[Stored dataset items]

= = = = =

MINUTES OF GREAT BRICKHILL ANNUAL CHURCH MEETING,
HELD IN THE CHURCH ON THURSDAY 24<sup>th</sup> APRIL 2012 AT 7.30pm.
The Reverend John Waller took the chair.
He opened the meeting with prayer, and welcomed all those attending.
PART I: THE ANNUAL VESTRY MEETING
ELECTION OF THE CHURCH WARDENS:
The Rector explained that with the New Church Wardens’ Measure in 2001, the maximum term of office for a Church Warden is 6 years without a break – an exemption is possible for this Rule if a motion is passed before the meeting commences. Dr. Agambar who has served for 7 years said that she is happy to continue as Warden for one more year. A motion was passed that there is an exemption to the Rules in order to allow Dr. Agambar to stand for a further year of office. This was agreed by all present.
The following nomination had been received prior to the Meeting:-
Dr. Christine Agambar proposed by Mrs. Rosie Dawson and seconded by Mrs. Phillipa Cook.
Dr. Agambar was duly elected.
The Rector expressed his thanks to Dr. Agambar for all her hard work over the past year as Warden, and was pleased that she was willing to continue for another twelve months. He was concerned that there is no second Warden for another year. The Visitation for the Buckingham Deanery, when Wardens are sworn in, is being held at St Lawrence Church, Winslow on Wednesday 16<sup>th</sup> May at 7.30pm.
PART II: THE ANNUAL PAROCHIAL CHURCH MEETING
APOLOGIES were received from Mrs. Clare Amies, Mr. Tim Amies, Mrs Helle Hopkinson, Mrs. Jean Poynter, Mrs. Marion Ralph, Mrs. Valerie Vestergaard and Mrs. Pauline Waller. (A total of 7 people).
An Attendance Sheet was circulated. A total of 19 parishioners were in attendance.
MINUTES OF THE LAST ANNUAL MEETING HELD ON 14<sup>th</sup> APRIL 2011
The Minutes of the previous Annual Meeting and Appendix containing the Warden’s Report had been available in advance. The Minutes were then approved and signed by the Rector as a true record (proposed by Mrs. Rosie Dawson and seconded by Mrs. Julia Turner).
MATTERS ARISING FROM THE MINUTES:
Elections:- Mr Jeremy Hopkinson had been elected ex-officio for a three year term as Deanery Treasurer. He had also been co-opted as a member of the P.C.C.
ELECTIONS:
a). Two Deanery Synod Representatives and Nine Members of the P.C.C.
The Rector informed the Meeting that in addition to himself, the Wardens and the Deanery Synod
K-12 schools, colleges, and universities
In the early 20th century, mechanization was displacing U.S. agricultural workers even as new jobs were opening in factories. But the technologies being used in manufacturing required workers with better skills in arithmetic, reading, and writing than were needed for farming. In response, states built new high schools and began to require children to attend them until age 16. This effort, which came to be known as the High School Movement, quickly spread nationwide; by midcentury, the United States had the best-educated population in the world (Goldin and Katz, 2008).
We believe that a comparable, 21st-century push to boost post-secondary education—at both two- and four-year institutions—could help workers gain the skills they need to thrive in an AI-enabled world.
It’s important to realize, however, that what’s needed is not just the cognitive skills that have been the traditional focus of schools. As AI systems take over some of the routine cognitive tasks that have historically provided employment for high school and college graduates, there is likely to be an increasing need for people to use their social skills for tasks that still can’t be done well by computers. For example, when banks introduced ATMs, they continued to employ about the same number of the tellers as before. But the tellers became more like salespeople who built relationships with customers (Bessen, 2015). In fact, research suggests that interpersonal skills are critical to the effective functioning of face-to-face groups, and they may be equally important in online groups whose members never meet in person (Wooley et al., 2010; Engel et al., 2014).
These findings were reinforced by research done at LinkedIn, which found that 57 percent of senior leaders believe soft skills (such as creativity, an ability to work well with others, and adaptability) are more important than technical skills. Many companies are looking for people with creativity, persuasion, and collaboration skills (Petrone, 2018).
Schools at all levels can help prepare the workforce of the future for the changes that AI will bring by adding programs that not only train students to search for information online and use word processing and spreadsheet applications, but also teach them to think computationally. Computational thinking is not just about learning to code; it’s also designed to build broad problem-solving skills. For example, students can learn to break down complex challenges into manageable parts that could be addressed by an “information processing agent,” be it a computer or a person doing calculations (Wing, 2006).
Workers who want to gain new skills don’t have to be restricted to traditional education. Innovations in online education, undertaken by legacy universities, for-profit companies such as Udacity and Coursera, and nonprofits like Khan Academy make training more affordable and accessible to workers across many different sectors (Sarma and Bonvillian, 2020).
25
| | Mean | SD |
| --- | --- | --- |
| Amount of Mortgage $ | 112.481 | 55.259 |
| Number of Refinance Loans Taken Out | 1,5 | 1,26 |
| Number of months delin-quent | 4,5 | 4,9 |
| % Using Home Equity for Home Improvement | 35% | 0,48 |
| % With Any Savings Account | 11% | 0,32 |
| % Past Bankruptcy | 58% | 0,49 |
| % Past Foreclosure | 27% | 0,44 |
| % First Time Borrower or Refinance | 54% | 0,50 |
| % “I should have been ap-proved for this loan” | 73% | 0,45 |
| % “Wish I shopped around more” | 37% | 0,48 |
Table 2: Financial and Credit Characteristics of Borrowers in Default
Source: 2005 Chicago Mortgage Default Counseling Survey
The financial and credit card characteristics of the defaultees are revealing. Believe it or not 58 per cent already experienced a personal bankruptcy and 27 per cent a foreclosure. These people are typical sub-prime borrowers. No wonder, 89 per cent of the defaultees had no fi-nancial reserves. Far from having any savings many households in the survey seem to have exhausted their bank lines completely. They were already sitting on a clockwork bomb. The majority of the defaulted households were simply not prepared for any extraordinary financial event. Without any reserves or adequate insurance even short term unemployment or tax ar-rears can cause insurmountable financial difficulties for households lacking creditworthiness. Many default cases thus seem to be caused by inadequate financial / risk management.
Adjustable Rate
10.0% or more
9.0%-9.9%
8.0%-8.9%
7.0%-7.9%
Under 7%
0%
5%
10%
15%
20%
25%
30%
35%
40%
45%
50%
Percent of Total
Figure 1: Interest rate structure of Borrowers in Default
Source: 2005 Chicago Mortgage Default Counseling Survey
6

= = = = =

## ACTIVITY
The expected answer is each line of the records above that includes the string "Refinance".

## WRITTEN RESPONSE
| Number of Refinance Loans Taken Out | 1,5 | 1,26 |
| % First Time Borrower or Refinance | 54% | 0,50 |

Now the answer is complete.